Saturday, August 9, 2008

Sometimes the words fail me

I kno it may be long but it basically sums up everything i am and want and need...... my goal for this blog besides uncover the secret Canadian conspiracy to take over the world is to have to Lord make this Real.

We're Hungry Lord
We're hungry for something, Lord.
We have so much rich food and cake and candy for ourselves, but we're hungry.
People around us are so stiff and tight and hard to reach.
And they make us that way.
But we're hungry for something more.
People we know keep talking about great ideas, brilliant questions, and the problem of God's existence.
But we're hungry for You, not ideas or theories.
We want You to touch us, to reach inside us and turn us on.
There are so many people who will counsel us to death.
But we're hungry for someone who really knows You and has You, someone who can get so close to us that we can see You there.
We have so many things, but we're hungry for You.
Deep, deep down inside we're hungry, even if we appear to be silly, lazy, or unconcerned at times.
We're hungry for your kind of power and love and joy.
Feed us, Lord, feed us with Your rich food.
~Anonymous

Thursday, July 10, 2008

the small things of life

goal number 27 try not to get stuck in a worm hole...
its great how the little things in life make you happy
like for instance buttons; small, round, different shapes, cloth, wood, they make you so happy. especially a bid huge pile of them or maybe just one around your neck *wink*.Or having exact change or finding money on a rainy day or hearing a familiar song in a strange foreign place, jump ropes, and butterflies and stars.

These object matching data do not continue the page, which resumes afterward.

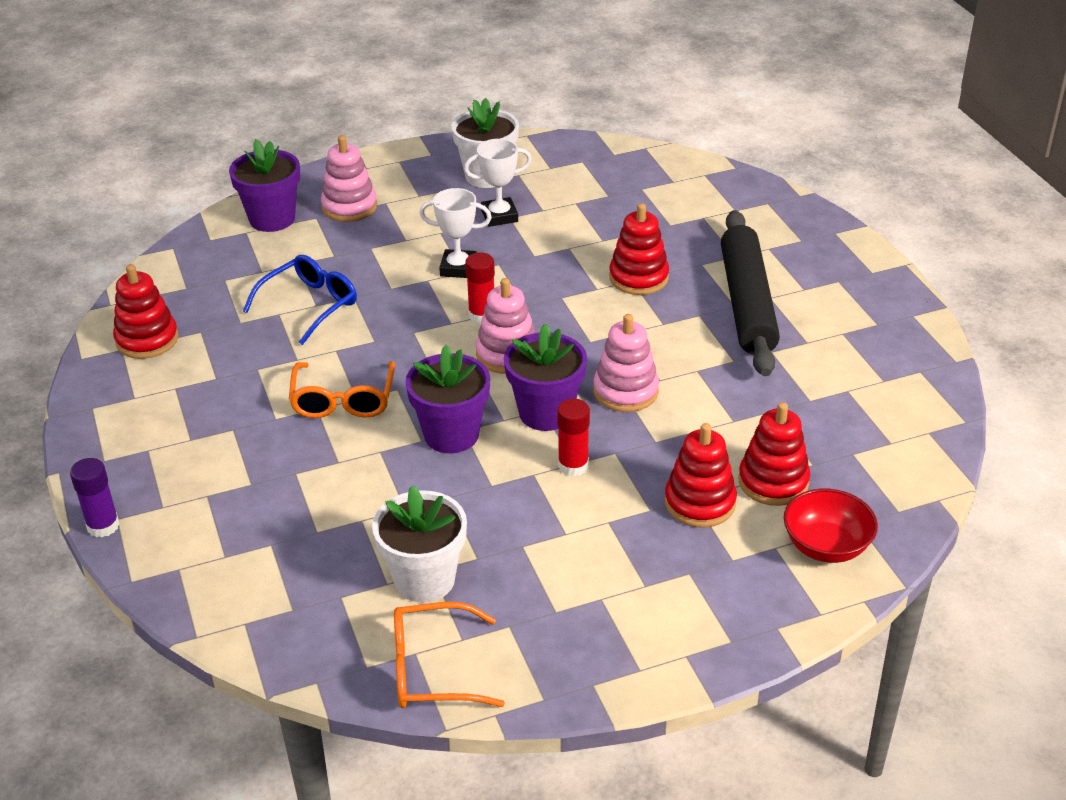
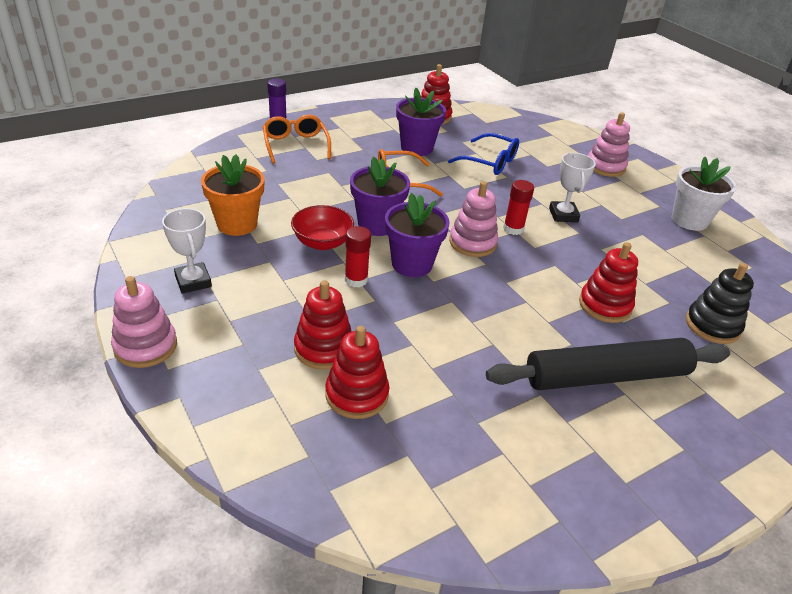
camera: 75 degrees right, 0 degrees up
(272, 219) = (572, 141): purple flower pot -> purple flower pot (416, 148)
(424, 579) = (237, 224): white flower pot -> orange flower pot
(432, 669) = (159, 232): orange glasses -> orange glasses (295, 145)
(499, 216) = (640, 229): white trophy -> white trophy (193, 281)
(625, 391) = (450, 303): pink stacking toy -> pink stacking toy (145, 346)
(675, 216) = (712, 325): none -> black stacking toy
(826, 546) = (276, 431): red bowl -> red bowl (322, 243)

Or being able to eat a nice and moist pancake. Thats what happen to me. I was so hungry and
i knew I didnt want any more school food
Being a bratty Mcbratkins
But along came Imre
He told me to follow him
I thought he just wanted me to help him with something
Oh No I thought
we get to the kitchen and he hands me a plate with a pancake covered in syrup
My day was just made.

Tuesday, June 3, 2008

Here we are

Goal two: always be ready for a swim.
I think i'll get piled up in goals but that is A-OK.
So its pretty cool here in Hungary. We learn different language, clean stuff, help with food, and most days take a dive in the pool. I think that God thought of me when He made water. I freak out if I haven't been in it for awhile. I missing the beach something fierce. But I remind myself that I will see it again soon maybe get someone on the way to Georgia to stop by it or the day or two I'm home jump in. Oh yea here is the plan I will be praying about these next couple of weeks: 1)Summer of Service (this sweet place im at right now) 2)England! Motttttty! and Jennahahahaaa 3) toss up between Amster D and Ireland; AmsterD=God Ireland=self :) purely 4)NYC bus home to Boston 5) road trip to Georgia get a Jercut see some friends get some questions answered OR the alter net is to stick it out for two weeks or so see people and get the same yet different questions answered 6)Wedding cry cry cry 7) this one is really up in the air road trip all the way to Canada OR fly back home live there OR go to AZ and live there till next semster OR hike the App. trail OR move to Portland OR move to where ever Mrs. Lewis is and finish music course OR live some where and start the Photography thang OR live back home till the Lord opens a door to a different country. I dunno but I will pray. It is all kind of a bore to write about but not so much for me when I think about it. I mean its crazy to think that God can lay out your whole life and He is just waiting for you to come a seek Him for it. Will write soon but the bed calls........................

Wednesday, May 28, 2008

this is the first day of my life....in SoS

I think my goal this summer is to learn bridge.....I mean I'm already am good at shuffle board.
that is goal one. I want to write so much right now but I can't. I hate that wanting to do something so bad but ending up doing something totally different. Ok Bye.